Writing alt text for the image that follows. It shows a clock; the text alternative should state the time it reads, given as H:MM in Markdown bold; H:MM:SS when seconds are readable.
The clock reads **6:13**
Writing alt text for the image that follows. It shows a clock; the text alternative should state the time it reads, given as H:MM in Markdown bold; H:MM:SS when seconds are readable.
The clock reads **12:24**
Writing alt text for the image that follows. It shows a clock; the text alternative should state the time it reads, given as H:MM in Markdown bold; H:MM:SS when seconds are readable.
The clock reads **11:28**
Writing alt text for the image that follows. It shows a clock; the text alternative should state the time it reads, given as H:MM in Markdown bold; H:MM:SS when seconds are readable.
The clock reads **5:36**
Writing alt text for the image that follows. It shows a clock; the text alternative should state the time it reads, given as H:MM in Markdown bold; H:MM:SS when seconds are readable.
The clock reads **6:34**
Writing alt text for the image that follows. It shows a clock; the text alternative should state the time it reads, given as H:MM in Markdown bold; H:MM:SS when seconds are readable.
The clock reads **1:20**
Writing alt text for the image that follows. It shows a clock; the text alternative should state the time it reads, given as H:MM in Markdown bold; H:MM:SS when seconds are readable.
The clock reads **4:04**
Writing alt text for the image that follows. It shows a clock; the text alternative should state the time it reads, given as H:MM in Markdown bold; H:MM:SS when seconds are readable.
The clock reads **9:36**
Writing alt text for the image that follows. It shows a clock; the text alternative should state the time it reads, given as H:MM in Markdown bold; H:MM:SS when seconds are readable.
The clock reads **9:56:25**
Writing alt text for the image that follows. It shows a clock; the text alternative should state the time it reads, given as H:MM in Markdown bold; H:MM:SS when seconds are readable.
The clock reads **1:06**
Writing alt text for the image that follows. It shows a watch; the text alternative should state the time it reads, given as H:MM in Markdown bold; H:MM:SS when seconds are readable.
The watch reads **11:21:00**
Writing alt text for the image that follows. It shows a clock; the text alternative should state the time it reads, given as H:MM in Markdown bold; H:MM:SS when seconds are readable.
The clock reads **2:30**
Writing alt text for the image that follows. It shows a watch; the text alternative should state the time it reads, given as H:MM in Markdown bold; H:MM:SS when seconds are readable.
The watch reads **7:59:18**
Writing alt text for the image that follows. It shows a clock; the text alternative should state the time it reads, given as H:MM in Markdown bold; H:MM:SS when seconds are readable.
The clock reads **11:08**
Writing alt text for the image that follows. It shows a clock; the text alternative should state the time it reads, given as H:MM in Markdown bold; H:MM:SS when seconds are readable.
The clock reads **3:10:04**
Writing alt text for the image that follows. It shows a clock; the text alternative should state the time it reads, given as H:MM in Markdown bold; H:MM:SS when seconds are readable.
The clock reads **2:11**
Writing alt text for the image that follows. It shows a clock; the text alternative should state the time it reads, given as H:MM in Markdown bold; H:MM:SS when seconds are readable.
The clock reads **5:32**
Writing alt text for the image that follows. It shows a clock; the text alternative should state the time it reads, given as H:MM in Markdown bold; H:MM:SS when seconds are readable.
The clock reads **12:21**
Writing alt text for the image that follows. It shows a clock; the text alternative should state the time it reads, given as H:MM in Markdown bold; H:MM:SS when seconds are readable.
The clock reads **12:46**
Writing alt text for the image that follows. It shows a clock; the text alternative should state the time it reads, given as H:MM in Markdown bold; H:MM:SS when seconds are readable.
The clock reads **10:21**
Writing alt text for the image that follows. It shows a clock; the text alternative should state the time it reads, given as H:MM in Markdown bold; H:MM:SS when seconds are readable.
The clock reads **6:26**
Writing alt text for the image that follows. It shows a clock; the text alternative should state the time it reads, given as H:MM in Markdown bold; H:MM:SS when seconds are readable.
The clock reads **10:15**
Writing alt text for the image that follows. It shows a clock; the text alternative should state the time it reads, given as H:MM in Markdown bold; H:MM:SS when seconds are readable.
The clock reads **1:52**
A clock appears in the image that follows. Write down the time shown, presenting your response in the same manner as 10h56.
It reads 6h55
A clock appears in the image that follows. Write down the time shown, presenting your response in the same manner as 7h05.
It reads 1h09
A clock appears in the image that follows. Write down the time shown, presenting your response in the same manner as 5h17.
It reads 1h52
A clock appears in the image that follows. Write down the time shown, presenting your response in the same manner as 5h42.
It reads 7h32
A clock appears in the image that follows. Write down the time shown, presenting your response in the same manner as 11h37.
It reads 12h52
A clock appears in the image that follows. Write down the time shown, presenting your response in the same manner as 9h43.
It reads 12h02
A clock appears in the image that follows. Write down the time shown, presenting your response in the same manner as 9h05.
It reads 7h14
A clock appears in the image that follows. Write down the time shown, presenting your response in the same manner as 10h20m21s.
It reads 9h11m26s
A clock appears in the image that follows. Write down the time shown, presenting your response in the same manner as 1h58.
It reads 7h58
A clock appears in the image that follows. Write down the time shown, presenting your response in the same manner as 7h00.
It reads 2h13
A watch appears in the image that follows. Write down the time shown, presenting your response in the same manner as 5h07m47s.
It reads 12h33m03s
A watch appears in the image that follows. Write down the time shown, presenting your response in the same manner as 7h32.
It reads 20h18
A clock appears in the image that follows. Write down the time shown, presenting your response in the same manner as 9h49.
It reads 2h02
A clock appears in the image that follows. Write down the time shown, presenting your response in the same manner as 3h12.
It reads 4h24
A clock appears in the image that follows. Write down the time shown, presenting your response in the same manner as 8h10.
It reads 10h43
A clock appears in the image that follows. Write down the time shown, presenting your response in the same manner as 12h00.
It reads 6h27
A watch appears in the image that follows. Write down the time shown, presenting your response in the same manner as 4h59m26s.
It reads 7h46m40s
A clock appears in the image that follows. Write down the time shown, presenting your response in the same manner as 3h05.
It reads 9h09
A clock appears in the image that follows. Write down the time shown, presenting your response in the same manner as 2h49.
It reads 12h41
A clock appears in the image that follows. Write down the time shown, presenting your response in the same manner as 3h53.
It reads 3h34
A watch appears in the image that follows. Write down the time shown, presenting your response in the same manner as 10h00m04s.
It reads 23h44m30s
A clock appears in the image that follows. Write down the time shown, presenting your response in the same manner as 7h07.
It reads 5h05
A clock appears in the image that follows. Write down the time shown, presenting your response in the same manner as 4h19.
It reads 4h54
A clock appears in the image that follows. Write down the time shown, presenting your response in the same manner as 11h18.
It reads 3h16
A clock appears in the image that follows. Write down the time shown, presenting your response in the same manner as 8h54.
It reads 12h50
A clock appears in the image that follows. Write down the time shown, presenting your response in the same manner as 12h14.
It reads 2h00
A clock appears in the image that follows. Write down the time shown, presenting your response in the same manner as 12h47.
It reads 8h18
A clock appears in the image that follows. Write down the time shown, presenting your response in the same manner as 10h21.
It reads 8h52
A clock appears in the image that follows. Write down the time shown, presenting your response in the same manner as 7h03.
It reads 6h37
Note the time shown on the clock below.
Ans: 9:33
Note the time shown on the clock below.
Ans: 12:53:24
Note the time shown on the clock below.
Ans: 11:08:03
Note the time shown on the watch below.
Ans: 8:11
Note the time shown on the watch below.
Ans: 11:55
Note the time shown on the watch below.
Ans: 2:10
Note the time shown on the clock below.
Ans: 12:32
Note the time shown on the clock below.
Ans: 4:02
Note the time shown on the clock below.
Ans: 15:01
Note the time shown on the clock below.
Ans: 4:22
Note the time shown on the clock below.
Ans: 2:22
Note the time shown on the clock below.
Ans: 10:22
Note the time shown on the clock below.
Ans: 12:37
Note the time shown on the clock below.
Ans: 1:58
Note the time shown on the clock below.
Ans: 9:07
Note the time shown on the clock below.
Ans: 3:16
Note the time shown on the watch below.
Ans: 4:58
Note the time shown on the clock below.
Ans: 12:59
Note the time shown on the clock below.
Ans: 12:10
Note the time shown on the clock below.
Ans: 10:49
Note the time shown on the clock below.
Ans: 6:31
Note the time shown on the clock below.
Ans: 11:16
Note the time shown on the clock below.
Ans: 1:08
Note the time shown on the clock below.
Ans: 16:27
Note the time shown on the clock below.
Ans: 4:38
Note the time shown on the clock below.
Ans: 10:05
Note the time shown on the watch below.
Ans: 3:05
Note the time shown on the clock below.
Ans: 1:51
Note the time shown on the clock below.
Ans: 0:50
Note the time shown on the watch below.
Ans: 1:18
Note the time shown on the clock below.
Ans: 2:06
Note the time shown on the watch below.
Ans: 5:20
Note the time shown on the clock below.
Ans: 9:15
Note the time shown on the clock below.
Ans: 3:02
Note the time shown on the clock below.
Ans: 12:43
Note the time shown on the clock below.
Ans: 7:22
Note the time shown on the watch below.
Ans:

**To do**: Reproduce the rows above word for word, from the very first line through the line with "The clock reads **9:56:25**", including both ends.

**Written response**:
Writing alt text for the image that follows. It shows a clock; the text alternative should state the time it reads, given as H:MM in Markdown bold; H:MM:SS when seconds are readable.
The clock reads **6:13**
Writing alt text for the image that follows. It shows a clock; the text alternative should state the time it reads, given as H:MM in Markdown bold; H:MM:SS when seconds are readable.
The clock reads **12:24**
Writing alt text for the image that follows. It shows a clock; the text alternative should state the time it reads, given as H:MM in Markdown bold; H:MM:SS when seconds are readable.
The clock reads **11:28**
Writing alt text for the image that follows. It shows a clock; the text alternative should state the time it reads, given as H:MM in Markdown bold; H:MM:SS when seconds are readable.
The clock reads **5:36**
Writing alt text for the image that follows. It shows a clock; the text alternative should state the time it reads, given as H:MM in Markdown bold; H:MM:SS when seconds are readable.
The clock reads **6:34**
Writing alt text for the image that follows. It shows a clock; the text alternative should state the time it reads, given as H:MM in Markdown bold; H:MM:SS when seconds are readable.
The clock reads **1:20**
Writing alt text for the image that follows. It shows a clock; the text alternative should state the time it reads, given as H:MM in Markdown bold; H:MM:SS when seconds are readable.
The clock reads **4:04**
Writing alt text for the image that follows. It shows a clock; the text alternative should state the time it reads, given as H:MM in Markdown bold; H:MM:SS when seconds are readable.
The clock reads **9:36**
Writing alt text for the image that follows. It shows a clock; the text alternative should state the time it reads, given as H:MM in Markdown bold; H:MM:SS when seconds are readable.
The clock reads **9:56:25**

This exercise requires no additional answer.